**Required work:**
• a. Copy out the article on Hungary, Poland and foreign investment word for word, from "Indeed, institutional quality" to "Poland World Governance Indicators – Source: World Bank (2017)".
• b. Pick up the article on Hungary, Poland and foreign investment at its final line and keep writing it.

VIENNEAST COMPASS: How many straws to break a camel’s back? How do illiberal economies attract so much FDI

VIENNEAST COMPASS: How many straws to break a camel’s back? How do illiberal economies attract so much FDI
Illiberal ruling parties control Hungary and Poland, yet both countries attract outsized shares of FDI and grow above the EU average / wiki
By Marcus How of Vienneast in Vienna October 15, 2019

On October 13, on either side of the Tatras mountains, Central Europe’s “illiberal democrats” faced their latest litmus tests.

In Poland, voters decided whether to support the Law and Justice Party (PiS) and give it a second term in government, following a politically turbulent four years in which it embarked on an ambitious project to remould the country, its legal system, its media landscape, its political economy and, above all, its society.

In Hungary, where Viktor Orban’s Fidesz party has conducted constitutional reconstruction works for nearly a decade, local elections were held.

These were bitterly fought contests. Islands of liberalism emerged across Hungary, with 10 of its 23 major cities rejecting Fidesz, including Budapest, which “did an Istanbul,” and handed the mayors office to the opposition. Yet in Poland, PiS succeeded in retaining its historic absolute majority in parliament’s lower chamber, in addition to increasing its share of the vote to a record level. Varied though the results were, there is little doubt that Fidesz and PiS will retain overall control of their respective countries.

Brave new world

Foreign investors will have to accommodate the populist nationalism and statist illiberalism for at least another half-decade, if not longer. Memories of these erstwhile disciples of liberal democracy and free market capitalism are fading fast. The blue-eyed students of post-socialism have long since become problem children of neo-capitalism.

Both countries have championed the development of domestic capital, favouring certain companies. Special taxes, unilateral contract conversions and re-nationalisation of sectors have been imposed at the expense of certain foreign multinationals in particular sectors. Checks and balances have been weakened through systematic increases in the influence of the executive over the courts and regulators. The media environment has been distorted by creeping regulatory action and buyouts by pro-government businesspeople.

Indeed, institutional quality in both countries has demonstrably deteriorated. The World Bank’s World Governance Indicators from 2017 show that since 2010 both Hungary (fig. 1.1) and Poland (fig. 1.2) have generally declining or flatlining results in several key categories, notably control of corruption, regulatory quality, rule of law and voice and accountability.

Figure 1.1 - Hungary World Governance Indicators – Source: World Bank (2017)

Figure 1.2 – Poland World Governance Indicators – Source: World Bank (2017)

**Given information:**
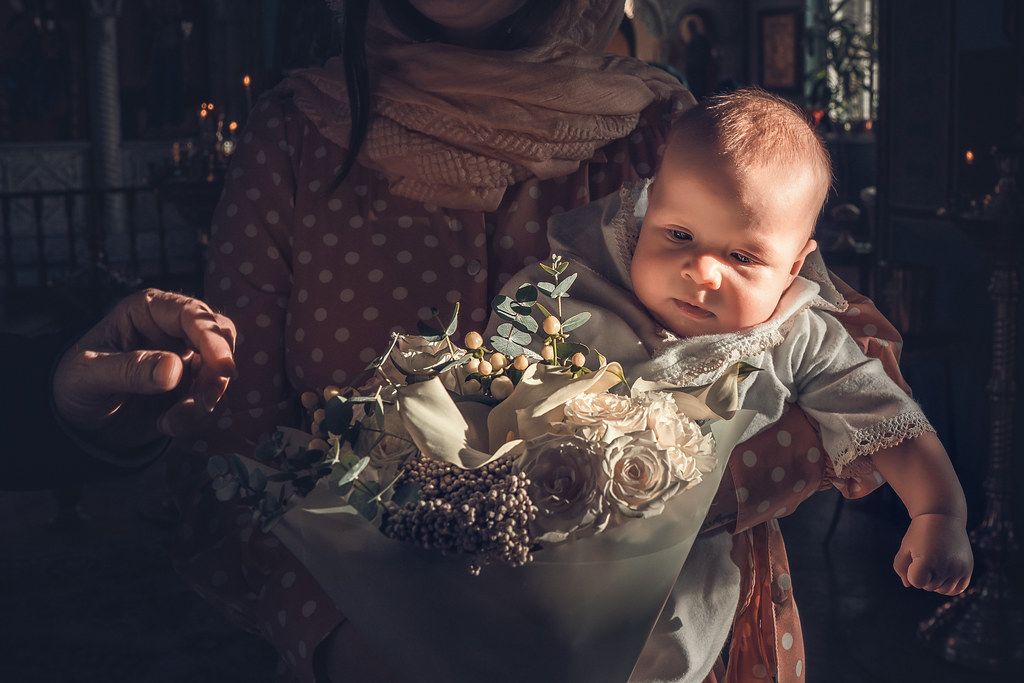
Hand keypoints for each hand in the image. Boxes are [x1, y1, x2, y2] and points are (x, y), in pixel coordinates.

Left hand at [53, 288, 235, 448]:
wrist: (79, 423)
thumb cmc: (76, 386)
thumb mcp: (90, 375)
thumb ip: (130, 369)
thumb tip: (174, 369)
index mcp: (148, 311)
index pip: (192, 314)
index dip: (213, 338)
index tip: (224, 368)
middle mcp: (174, 330)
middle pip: (221, 340)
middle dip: (217, 374)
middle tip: (203, 402)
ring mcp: (187, 359)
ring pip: (220, 373)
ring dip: (204, 402)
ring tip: (169, 422)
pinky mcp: (193, 387)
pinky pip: (213, 400)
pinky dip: (197, 417)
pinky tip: (165, 425)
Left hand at [893, 513, 972, 594]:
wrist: (943, 516)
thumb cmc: (920, 532)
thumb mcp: (906, 546)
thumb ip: (901, 567)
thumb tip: (909, 584)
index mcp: (927, 560)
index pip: (916, 582)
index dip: (912, 572)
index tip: (914, 558)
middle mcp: (946, 566)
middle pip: (929, 587)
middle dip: (923, 575)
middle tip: (925, 556)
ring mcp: (959, 568)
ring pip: (943, 590)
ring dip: (935, 581)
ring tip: (934, 562)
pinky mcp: (968, 568)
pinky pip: (958, 589)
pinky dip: (949, 585)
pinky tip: (943, 573)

**Answers to the problems:**
• a.
Indeed, institutional quality in both countries has demonstrably deteriorated. The World Bank’s World Governance Indicators from 2017 show that since 2010 both Hungary (fig. 1.1) and Poland (fig. 1.2) have generally declining or flatlining results in several key categories, notably control of corruption, regulatory quality, rule of law and voice and accountability.

Figure 1.1 - Hungary World Governance Indicators – Source: World Bank (2017)

Figure 1.2 – Poland World Governance Indicators – Source: World Bank (2017)

• b.
Based on these trends, Hungary and Poland are turning their backs on the very assumptions that informed their transition to the prevailing Western political economic model. A textbook case of these assumptions was provided by the OECD in a key study from 2000, which argued that institutional reform, fiscal consolidation and market liberalisation are the pillars of a competition policy that can attract foreign direct investment (FDI). Establishing good governance would provide foreign investors with the peace of mind to plan ahead, even if the electoral cycle ejected a curveball.

With the logic of these conclusions, developments in Hungary and Poland should have resulted in a significant decline in FDI. Yet this has not occurred to any great extent. Both countries perform strongly in the Central, East and South Eastern Europe (CESEE) region in terms of FDI inflows and FDI inward stock as a percentage of GDP and per capita.

Hungary, despite having gone far further than Poland with respect to its illiberal restructuring, remains a darling of foreign investors. And although the FDI performance of Poland lags behind some of its regional peers, this is the result of policy decisions already made prior to the election of PiS in 2015 – by governments deemed to be ‘liberal’. Elsewhere, Serbia – a state whose already low institutional quality has also declined – has even increased in appeal for foreign investors.

Figure 2.1 – Source: The Vienna Institute for International Economic Studies (wiiw)

Figure 2.2 – Source: wiiw

Figure 2.3 – Source: wiiw

Clearly, the decline in governance ratings and increase in populism has not lessened investor appetites, as Hungary and Poland remain prime destinations for FDI. There are three reasons as to why this might be the case.

Jekyll and Hyde: The policy flipside

Although Hungary and Poland have targeted foreign capital in recent years, the initial discomfort is largely over. Structurally, both countries continue to roll out the proverbial red carpet for foreign investors.

Hungary maintains an average effective corporate tax rate of 5%, the lowest level in the EU. Between 2010-2018, it doubled its financial support for foreign multinationals to €1bn, which similarly receive 66% of Hungary’s EU Cohesion Policy funding, the highest proportion in the EU. Hungary’s labour market has also been radically liberalised. Fidesz has nearly doubled allowable overtime hours, decentralised collective bargaining, reduced the social security burden on employers, and eased the process by which employers can dismiss workers.

Favoured companies, including foreign investors, can maintain a privileged relationship with the state through “strategic partnerships.” A system of tax-deductible donations to sports foundations – football is the burning passion of the Fidesz community – also allows for political protection to be bought.

PiS has also introduced generous incentives for FDI even while it has spoken of the “re-Polanisation” of certain sectors. The Special Economic Zone (SEZ), which offers corporate and personal income tax relief for new investments, was expanded from a regional to a nationwide basis. Companies may deduct up to 50% of investment costs from their corporate tax bill for projects that last at least five years. The Innovation Box scheme conditionally lowers tax on intellectual property to 5%, the lowest level in the developed world. Investors in underdeveloped regions are exempted from property tax.

More generally, both countries occupy geographically strategic locations in the Central European supply chain. Poland, in particular, will deepen its infrastructural connectivity with several major projects, such as the Central Communication Port (CPK), which will serve the aviation and railway sectors. Hard indicators such as these, factor into the long-term planning of foreign investors more than populist rhetoric and the creeping politicisation of independent institutions.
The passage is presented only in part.